** Opening SUPPLIED PASSAGE block **
Concerns about the hazards the Crossroads ships might pose to Hunters Point and the San Francisco area were expressed early on. In 1947, Warren, the UCLA doctor, wrote to Navy Adm. W.S. Parsons about the Crossroads hazards, saying, among other things: "The residual of even what are considered safe amounts of long-life fission products will be the cause of uncertainty in the development of illness in so called susceptible individuals. Therefore, difficult and expensive medico-legal problems will probably occur if previously contaminated target ships are cleared for constant occupancy or disposal as scrap." And while the NRDL's early attempts to decontaminate the ships from Operation Crossroads have received a fair amount of publicity over the years, the questions the decontamination effort raises about civilian occupancy of the base remain largely unasked and unanswered.

For example, the Independence was cleaned out after it arrived in San Francisco. The Navy has claimed it disposed of radioactive waste produced by NRDL research in 55-gallon drums dumped at sea. But it is hard to imagine that all of the internal fixtures and furniture from an aircraft carrier would fit neatly into 55-gallon drums. The EPA's Steve Dean believes that radium dials and instruments from the Independence likely were disposed of in the landfill. But were the carrier's larger nuclear furniture and fixtures smashed, in a heroic feat of destruction, into small pieces that would fit in the drums? Were they sold for salvage or scrap? Were they put in the landfill at Hunters Point?
** Closing SUPPLIED PASSAGE block **
*TASKS TO COMPLETE*:
[a] From the Hunters Point passage, write out the text that begins at the words "For example, the" and stops after the words "at Hunters Point?".
[b] According to the Hunters Point passage, why did Warren expect difficult and expensive medico-legal problems if contaminated target ships were cleared for constant occupancy or scrap?
[c] Continue the Hunters Point passage from its final sentence.
** Opening STORED DATA block **
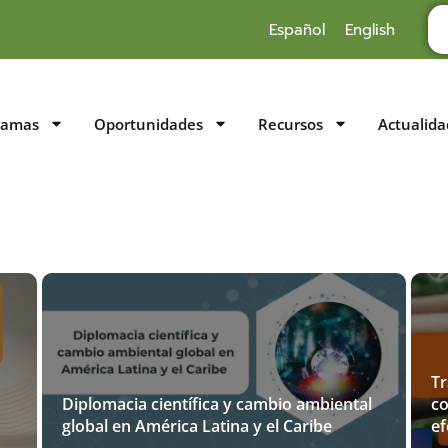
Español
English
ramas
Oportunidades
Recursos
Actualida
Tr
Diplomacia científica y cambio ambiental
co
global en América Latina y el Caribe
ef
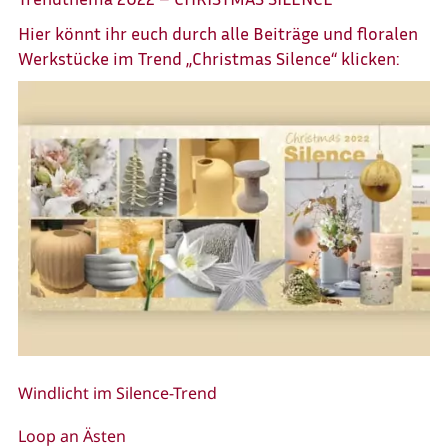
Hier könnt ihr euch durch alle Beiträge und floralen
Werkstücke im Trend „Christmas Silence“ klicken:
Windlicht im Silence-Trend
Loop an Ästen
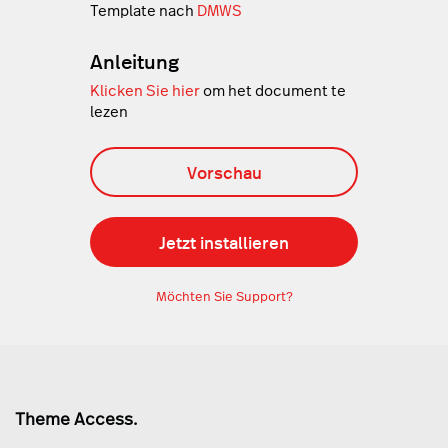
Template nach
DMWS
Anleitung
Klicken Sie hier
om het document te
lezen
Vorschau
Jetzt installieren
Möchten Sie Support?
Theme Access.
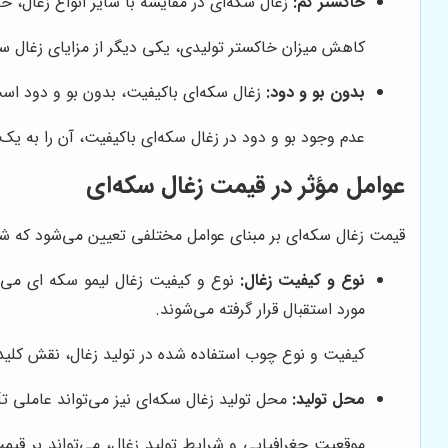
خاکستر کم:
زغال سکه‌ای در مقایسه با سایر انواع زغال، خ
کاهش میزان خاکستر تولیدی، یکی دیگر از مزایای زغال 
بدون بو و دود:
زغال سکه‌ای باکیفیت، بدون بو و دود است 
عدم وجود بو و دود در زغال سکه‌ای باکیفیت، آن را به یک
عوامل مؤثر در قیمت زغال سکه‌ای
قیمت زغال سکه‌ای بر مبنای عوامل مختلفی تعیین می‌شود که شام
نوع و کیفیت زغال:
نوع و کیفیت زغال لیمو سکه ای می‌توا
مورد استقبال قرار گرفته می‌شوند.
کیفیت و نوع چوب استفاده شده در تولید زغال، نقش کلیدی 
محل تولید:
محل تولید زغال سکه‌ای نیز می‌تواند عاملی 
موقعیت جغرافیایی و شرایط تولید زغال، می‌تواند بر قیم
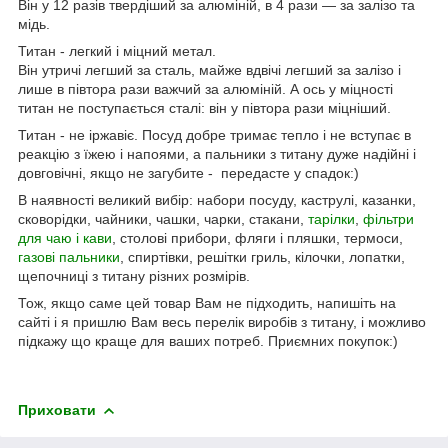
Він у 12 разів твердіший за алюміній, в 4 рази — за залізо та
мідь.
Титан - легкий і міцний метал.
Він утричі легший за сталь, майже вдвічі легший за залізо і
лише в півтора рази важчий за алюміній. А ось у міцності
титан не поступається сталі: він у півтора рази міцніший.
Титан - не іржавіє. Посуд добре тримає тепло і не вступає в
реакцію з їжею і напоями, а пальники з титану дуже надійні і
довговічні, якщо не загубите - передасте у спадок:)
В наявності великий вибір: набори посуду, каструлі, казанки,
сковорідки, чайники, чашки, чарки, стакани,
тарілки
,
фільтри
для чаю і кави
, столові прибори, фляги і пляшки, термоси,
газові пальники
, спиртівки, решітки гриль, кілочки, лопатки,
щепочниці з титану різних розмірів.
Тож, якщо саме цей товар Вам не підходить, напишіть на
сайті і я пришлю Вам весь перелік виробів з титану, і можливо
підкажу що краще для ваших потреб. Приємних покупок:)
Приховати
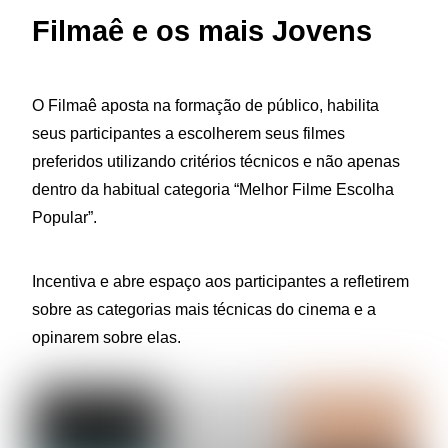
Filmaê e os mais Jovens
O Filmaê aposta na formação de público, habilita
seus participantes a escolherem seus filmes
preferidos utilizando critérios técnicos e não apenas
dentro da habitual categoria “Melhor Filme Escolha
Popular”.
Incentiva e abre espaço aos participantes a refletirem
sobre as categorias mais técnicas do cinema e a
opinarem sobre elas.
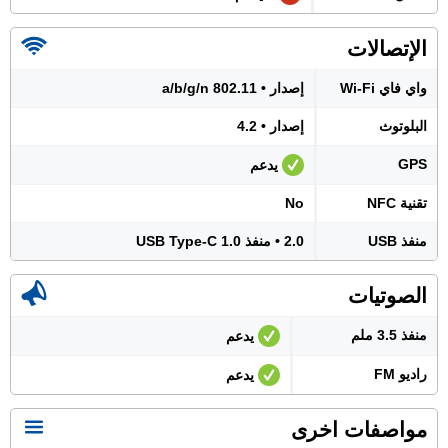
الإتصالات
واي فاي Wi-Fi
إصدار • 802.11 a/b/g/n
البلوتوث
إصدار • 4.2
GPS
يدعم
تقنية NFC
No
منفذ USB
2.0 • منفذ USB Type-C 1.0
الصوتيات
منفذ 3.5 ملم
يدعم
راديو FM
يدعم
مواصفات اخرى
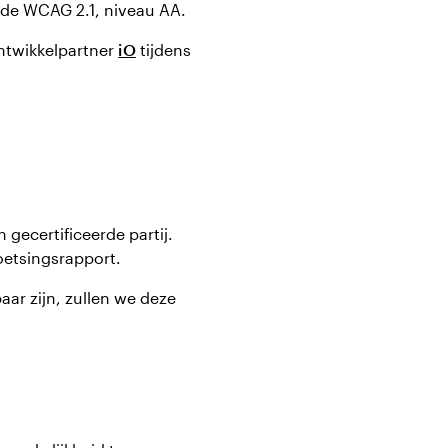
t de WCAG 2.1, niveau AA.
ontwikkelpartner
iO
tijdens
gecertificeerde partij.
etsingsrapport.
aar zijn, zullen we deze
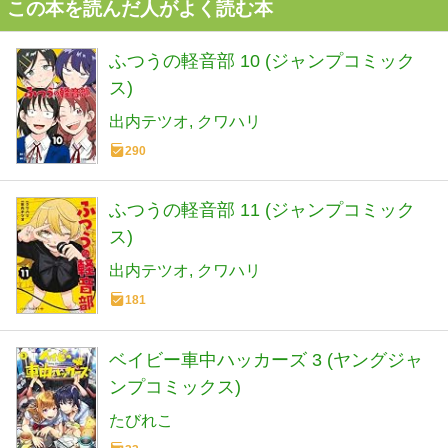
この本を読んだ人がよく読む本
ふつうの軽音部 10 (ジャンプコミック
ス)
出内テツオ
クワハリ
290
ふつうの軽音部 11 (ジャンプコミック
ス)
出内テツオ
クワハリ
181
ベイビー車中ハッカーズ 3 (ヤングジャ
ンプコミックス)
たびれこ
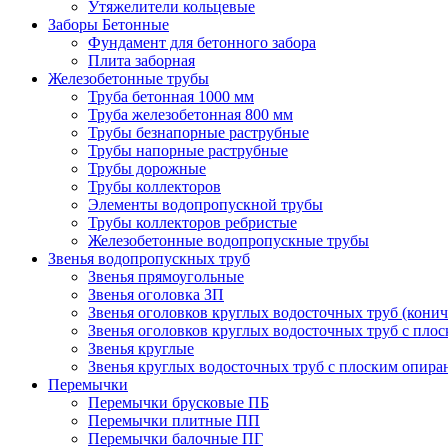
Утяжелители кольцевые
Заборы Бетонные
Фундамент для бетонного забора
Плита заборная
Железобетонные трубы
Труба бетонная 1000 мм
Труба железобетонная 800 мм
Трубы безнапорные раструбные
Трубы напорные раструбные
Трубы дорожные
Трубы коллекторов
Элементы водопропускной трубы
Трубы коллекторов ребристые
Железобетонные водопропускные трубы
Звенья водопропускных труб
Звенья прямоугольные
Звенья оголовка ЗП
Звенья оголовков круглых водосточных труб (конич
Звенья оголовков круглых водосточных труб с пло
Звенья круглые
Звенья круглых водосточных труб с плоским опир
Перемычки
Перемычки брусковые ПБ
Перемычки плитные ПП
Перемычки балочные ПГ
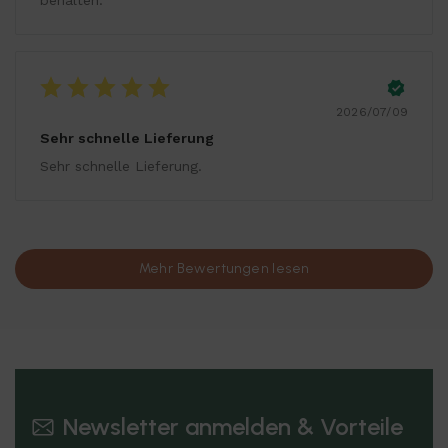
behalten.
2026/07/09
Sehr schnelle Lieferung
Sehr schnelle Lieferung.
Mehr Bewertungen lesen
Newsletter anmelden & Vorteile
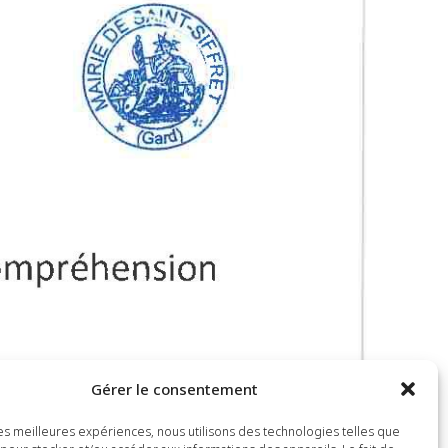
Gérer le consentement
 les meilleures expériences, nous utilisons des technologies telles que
** Closing STORED DATA block **
*SET OF ANSWERS*:
[a]
For example, the Independence was cleaned out after it arrived in San Francisco. The Navy has claimed it disposed of radioactive waste produced by NRDL research in 55-gallon drums dumped at sea. But it is hard to imagine that all of the internal fixtures and furniture from an aircraft carrier would fit neatly into 55-gallon drums. The EPA's Steve Dean believes that radium dials and instruments from the Independence likely were disposed of in the landfill. But were the carrier's larger nuclear furniture and fixtures smashed, in a heroic feat of destruction, into small pieces that would fit in the drums? Were they sold for salvage or scrap? Were they put in the landfill at Hunters Point?

[b] He warned that even amounts of long-life fission products considered safe would leave residues. Those residues would create uncertainty about the development of illness in so-called susceptible individuals.

[c]
Even more questions surround the sandblasting operation.

Although early decontamination work occurred all over the shipyard, the Navy's environmental contractors have checked for radiation only where the Navy directed them to check -- mostly in former laboratory buildings. It appears that there has been no systematic sampling of the shipyard for radiation, other than on the surface of the landfill. The area from the landfill to the water, on the southeast side of the shipyard, was created originally by filling in a portion of the bay; it is known to have been used for disposal of all manner of shipyard refuse, including oil and chemicals. And yet that area has not been fully investigated in regard to radiation, even though the Navy's own environmental contractors have repeatedly brought up the possibility of contamination.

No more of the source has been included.